Godwit: Poems of Canada
Published by FootHills Publishing, 2007
Butedale Rite
When the ice thaws & the first floes
leave for their long passage down channel
all the ghost salmon return in a spring
ritual to the site where white water
falls into the cove & shadow of commerce
in the red flesh of their brethren falls
on their ghostly silver bodies, on all
the hollow memories of their lost species.
It is a celebration of demise—
not theirs—but that of the hungriest ones,
those alien creatures with machinery,
tin cans, solder, steam, a greedy streak,
a killing instinct, shamelessness.
The ghost salmon return to the shambles
& the silence, to the clean scents
of rotting wood & rusting steel,
the long, slow fade of human sanctimony.
The ghost salmon return & return & return
until a new tide turns, bringing
again their living kind from the sea
to this native place, their place on earth.
DESCRIPTION
“Proud to be a South Canadian” is how poet Karla Linn Merrifield of Kent, NY, succinctly conveys her passion for the country she’s adopted as the muse for her new book, Godwit: Poems of Canada.
Merrifield, who has journeyed the entire length of Transcanada 1, from St John’s, Newfoundland, to Tofino on the west coast of British Columbia’s Vancouver Island, confesses, “I am traitorously in love with Canada.”
That spirit imbues the book, as in “Witnessing the Canadian Shield,” where she honors the geology of the country: “I think it perhaps wise to travel/ lightly in this weighted country,/ if only in homage to its granite.”

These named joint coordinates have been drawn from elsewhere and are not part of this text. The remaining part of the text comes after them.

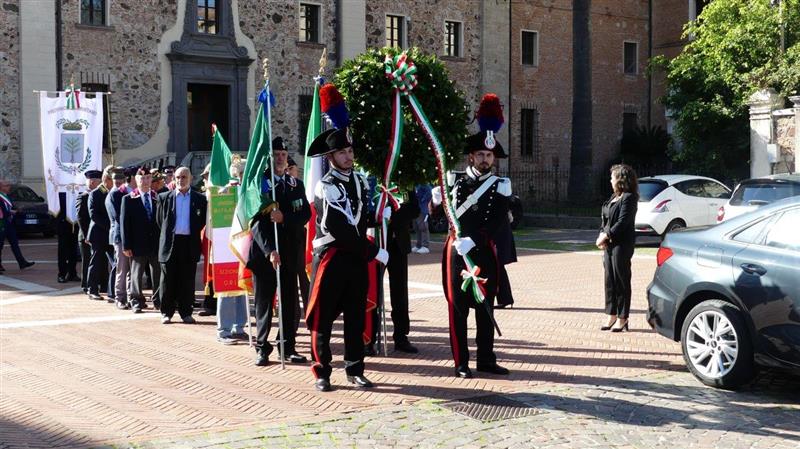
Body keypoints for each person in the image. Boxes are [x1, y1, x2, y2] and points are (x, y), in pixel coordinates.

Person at [304, 123, 388, 392]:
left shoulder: (360, 181)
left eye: (350, 151)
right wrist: (374, 251)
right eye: (342, 152)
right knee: (323, 317)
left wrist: (381, 215)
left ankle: (354, 369)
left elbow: (361, 220)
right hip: (333, 257)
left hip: (356, 259)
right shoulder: (325, 187)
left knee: (355, 315)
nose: (348, 157)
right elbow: (340, 229)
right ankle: (322, 372)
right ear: (330, 158)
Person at [441, 129, 511, 379]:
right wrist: (436, 202)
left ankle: (486, 359)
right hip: (457, 253)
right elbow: (440, 218)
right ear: (471, 157)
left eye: (489, 155)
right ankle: (461, 362)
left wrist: (475, 240)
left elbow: (498, 221)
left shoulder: (501, 185)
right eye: (480, 154)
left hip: (482, 252)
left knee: (485, 308)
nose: (485, 159)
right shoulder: (452, 181)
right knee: (458, 309)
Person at [249, 137, 311, 364]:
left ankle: (287, 346)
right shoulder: (260, 185)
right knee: (264, 303)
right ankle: (262, 348)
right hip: (266, 254)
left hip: (290, 254)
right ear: (269, 158)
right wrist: (270, 250)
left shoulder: (296, 185)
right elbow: (255, 223)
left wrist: (284, 218)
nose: (280, 158)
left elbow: (305, 214)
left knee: (289, 303)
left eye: (283, 155)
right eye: (276, 154)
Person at [366, 188, 420, 355]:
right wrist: (381, 216)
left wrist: (394, 215)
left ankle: (401, 337)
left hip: (399, 244)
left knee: (400, 294)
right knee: (372, 292)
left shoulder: (403, 184)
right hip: (376, 244)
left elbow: (415, 209)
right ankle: (369, 338)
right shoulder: (372, 183)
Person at [156, 166, 207, 324]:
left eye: (184, 177)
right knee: (167, 280)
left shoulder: (200, 199)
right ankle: (166, 312)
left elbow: (201, 221)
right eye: (178, 177)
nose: (180, 180)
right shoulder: (164, 197)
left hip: (189, 243)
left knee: (187, 280)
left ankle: (186, 312)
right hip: (170, 243)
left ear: (191, 178)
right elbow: (159, 221)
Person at [597, 164, 638, 333]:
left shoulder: (629, 198)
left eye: (613, 177)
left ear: (621, 179)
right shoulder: (613, 197)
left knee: (621, 280)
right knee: (609, 280)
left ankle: (623, 317)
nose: (610, 179)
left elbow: (623, 222)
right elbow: (605, 220)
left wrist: (606, 235)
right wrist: (602, 235)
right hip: (609, 243)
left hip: (622, 244)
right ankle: (611, 314)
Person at [122, 168, 161, 313]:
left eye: (148, 178)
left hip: (155, 244)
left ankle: (158, 300)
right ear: (136, 181)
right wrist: (126, 245)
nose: (145, 182)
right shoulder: (129, 199)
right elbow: (124, 224)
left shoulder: (157, 197)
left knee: (157, 273)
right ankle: (136, 300)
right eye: (142, 179)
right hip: (137, 244)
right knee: (136, 275)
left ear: (151, 180)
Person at [86, 166, 115, 301]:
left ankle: (112, 291)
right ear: (106, 179)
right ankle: (92, 289)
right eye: (112, 179)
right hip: (98, 233)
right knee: (96, 262)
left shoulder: (114, 192)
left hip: (110, 234)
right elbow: (94, 215)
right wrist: (110, 226)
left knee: (114, 262)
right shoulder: (96, 193)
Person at [105, 167, 131, 309]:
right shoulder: (113, 195)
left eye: (121, 179)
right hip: (119, 236)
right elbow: (118, 217)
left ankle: (128, 296)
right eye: (116, 179)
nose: (118, 181)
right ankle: (119, 298)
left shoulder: (125, 192)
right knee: (121, 268)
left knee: (129, 268)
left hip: (127, 235)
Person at [0, 180, 35, 272]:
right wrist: (12, 212)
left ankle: (22, 262)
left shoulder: (7, 196)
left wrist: (17, 210)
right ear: (1, 187)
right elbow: (3, 211)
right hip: (2, 223)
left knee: (15, 244)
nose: (9, 187)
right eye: (7, 185)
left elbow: (10, 207)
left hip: (9, 223)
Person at [76, 171, 100, 294]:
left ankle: (97, 282)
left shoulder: (99, 195)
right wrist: (86, 235)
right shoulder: (83, 196)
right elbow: (80, 218)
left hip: (96, 234)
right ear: (92, 182)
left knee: (95, 260)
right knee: (87, 261)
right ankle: (85, 284)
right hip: (86, 235)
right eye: (98, 181)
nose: (100, 183)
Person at [494, 212, 517, 309]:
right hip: (500, 236)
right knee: (498, 268)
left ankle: (505, 299)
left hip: (498, 238)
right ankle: (505, 298)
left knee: (497, 268)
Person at [55, 191, 79, 282]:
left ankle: (72, 273)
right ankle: (61, 274)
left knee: (73, 251)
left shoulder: (76, 191)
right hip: (63, 225)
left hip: (74, 225)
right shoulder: (60, 193)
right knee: (63, 252)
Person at [411, 184, 432, 254]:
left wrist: (422, 200)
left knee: (423, 227)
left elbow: (429, 192)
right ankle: (418, 245)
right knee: (416, 227)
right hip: (415, 209)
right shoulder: (413, 183)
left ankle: (425, 246)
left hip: (422, 209)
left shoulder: (423, 182)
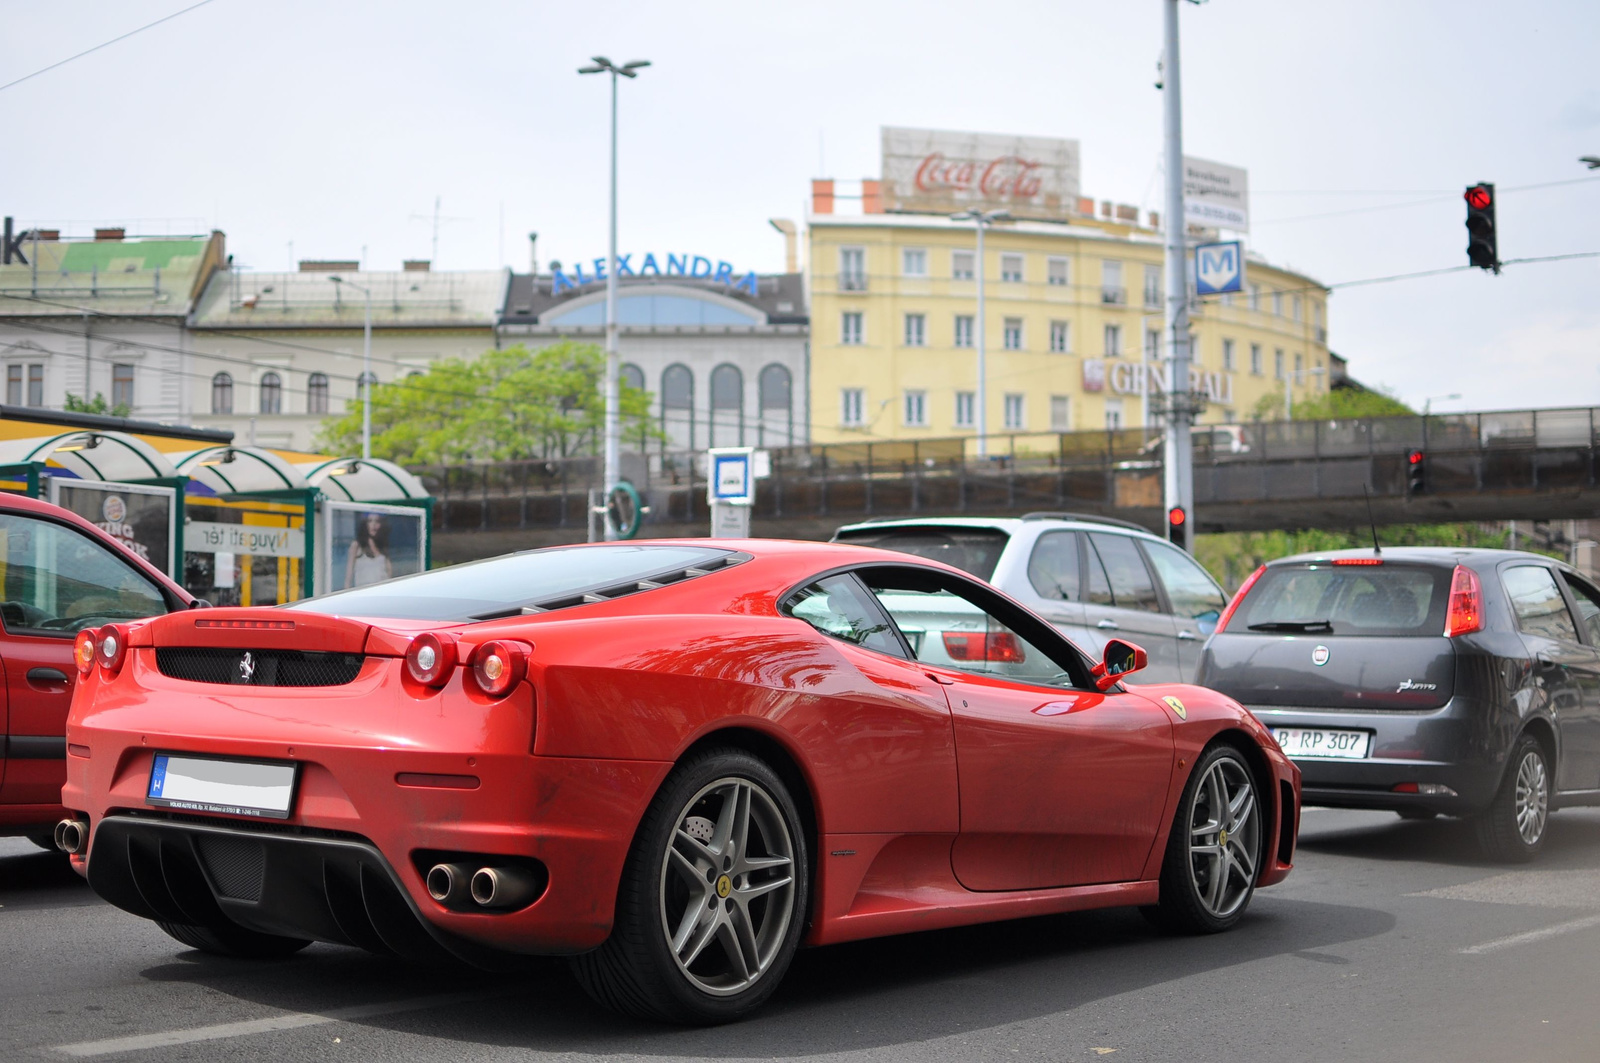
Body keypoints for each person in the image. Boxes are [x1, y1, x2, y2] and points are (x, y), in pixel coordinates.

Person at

Readers familiar with her 2006 anthology THE DIRE ELEGIES: 59 Poets on Endangered Species of North America (FootHills), will recognize Merrifield’s naturalist’s grasp of Canadian fauna at work in Godwit. Thus, in “Incorporated,” the poet bows to the voracious blackflies of Western Ontario and their “persistent, ubiquitous business of insects.” And in “Three Pieces of Cod,” a panegyric to the depleted cod fish, she laments both the fish’s demise and that of the Newfoundlander’s livelihood that depended on the fish—“Closed down yer factory,/ thousands lost their jobs.”
AWARDS
In 2009, Godwit: Poems of Canada received the Andrew Eiseman Writers Award, which was accompanied by a $1,000 prize. “A widely published poet, editor, and creative writing teacher at SUNY Brockport, Karla Linn Merrifield is also ‘first and foremost a trekker,’ writes Annette Weld, advisory council member for River Campus Libraries and University (of Rochester) alumna and one of the Eiseman Award judges. “By sailing ship, motor home, kayak, or on foot, for the past fifteen years Merrifield has trekked the world to create ‘a body of poems rooted in place, observing them with a naturalist’s as well as a poet’s eye.’ “
GALLERY
I n love with Canada since developing a crush on a visiting Canadian Cub Scout years ago (we were both 7), it’s no wonder to me that Karla Linn Merrifield’s captivating Godwit snatched at my heart — I identified with her covetous attachment to things and places Canadian early in the introduction — and it wouldn’t let go, the last empathetic beats of me continuing to resonate in the northern needles, cones, native elders, butterclams and roe inhabiting the final poems.
– Eve Anthony Hanninen, poet and editor, The Centrifugal Eye
Karla Linn Merrifield may not be an ex-patriot, but her literary sense of Canada — its landscape, its people, its essential there-ness-is as acute as though she had spent her entire life above the 49th parallel. Or perhaps more acute, because, as with anything seen from the outside, her focus is sharpened by distance, honed by reverie, and described by detailed poetic sensibility. For Canadians and non-Canadians alike, this book is a treat to read-unrivalled by even the tastiest bite of cod cheeks . . . or Tim Horton’s.